According to ONS figures, while overall life expectancy for men and women has continued to rise over the last decade, ‘healthy’ life expectancy – where respondents report themselves as in ‘good’ or ‘very good’ health – has flatlined over the same period, and been on a downward trend since 2015-2017. ‘Disability Free’ life expectancy – where respondents were reported as free from persistent limitations on their day-to-day activities – also fell for both sexes from 2014-2016 to 2017-2019. This meant women on average lived with a disability for over a year longer than they had before.  

The scale of this challenge is vast. People aged 65 and over in the UK are forecast to spend almost 50% of their remaining lives with a debilitating long term physical or mental condition. Data analysed before the pandemic showed that half of those who had trouble with independent living already received no formal or informal support, with the absolute number of older adults with some level of dependency predicted to rise by almost a third by 2035.  

The starkness of the impact both future demography and public health will have on the public purse is perhaps best demonstrated by the problem of dementia care, one of the UK’s main disease burdens. The total cost of treating dementia in the UK in 2019 was £34.7bn, with publicly funded care consuming 45% of this. By 2025, the total number of people with Dementia is expected to rise by around 20%, and by 2040, is projected to rise 80% from its 2019 levels. For reference, the total public spending on adult social care in England was around £18bn in 2018-19, following almost a decade of real term cuts. 

It is therefore clear that any future funding settlement, from wherever it is derived, will likely fall short of required levels unless taxes rise drastically, meaning government policy needs to prioritise immediate preventative action to support good public health. To succeed, any approach will have to be focused across the entire population. The youth of today will be the old and frail of tomorrow if unhealthy lifestyles continue at or exceed current levels, with a recent study stating that the reduction of healthy life expectancy at birth since 2011 ‘was mainly attributable to increases in unhealthy life in younger age groups.’ This means the government is likely to fall short of its existing target to increase healthy life expectancy by 5 years by 2035.  

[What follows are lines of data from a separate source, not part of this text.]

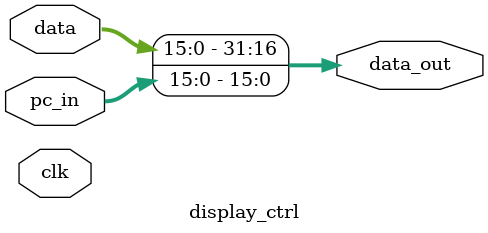
<source format=v>
`timescale 1ns / 1ps


module display_ctrl(
    input clk,
    input [15:0] pc_in,
    input [15:0] data,
    output [31:0] data_out
    );
    assign data_out = {data, pc_in};
endmodule

</source>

Published in 2015, the Global Burden of Disease project produced modelling which showed that just poor diet and tobacco use together accounted for over 21% of total ill health in England, leading to corollary ailments such as obesity, diabetes, musculoskeletal conditions, heart disease and stroke which all increase demand for long term care. The geographic distribution of this ill health was also spread unequally. As a result, Public Health England argued that if health in the worst performing regions matched the best performing ones, England could have some of the lowest burdens of diseases within developed countries. This, it argues, presents a huge opportunity for preventative public health. 

The pandemic has prompted much needed discussion of health inequalities and the need to tackle them, with the government’s new Office for Health Improvement and Disparities beginning operation later this year. Only time will tell whether this is simply yet another pointless reorganisation of the health bureaucracy, or a meaningful ally in promoting preventative public health. Nonetheless, it will need to be armed with a broad remit, strong powers, and iron political will from the top to tackle the wider trends which have contributed to greater long-term illness. These include pervasive societal issues such as the corporate corruption of nutrition and advertising, increasing physical inactivity driven by technological change in transport and for other daily activities, as well as the ever-greater levels of stress and mental ill health induced by work, deprivation and the high cost of living well.  

Governments around the world have succeeded in creating conditions for greater socio-economic fairness and good health outcomes, understanding that former leads more often than not to the latter. If the mantra of ‘levelling up’ means anything at all, it is time for our current government to do the same, starting with a radical and properly resourced plan for preventative health and social care along with a fair means of paying for it.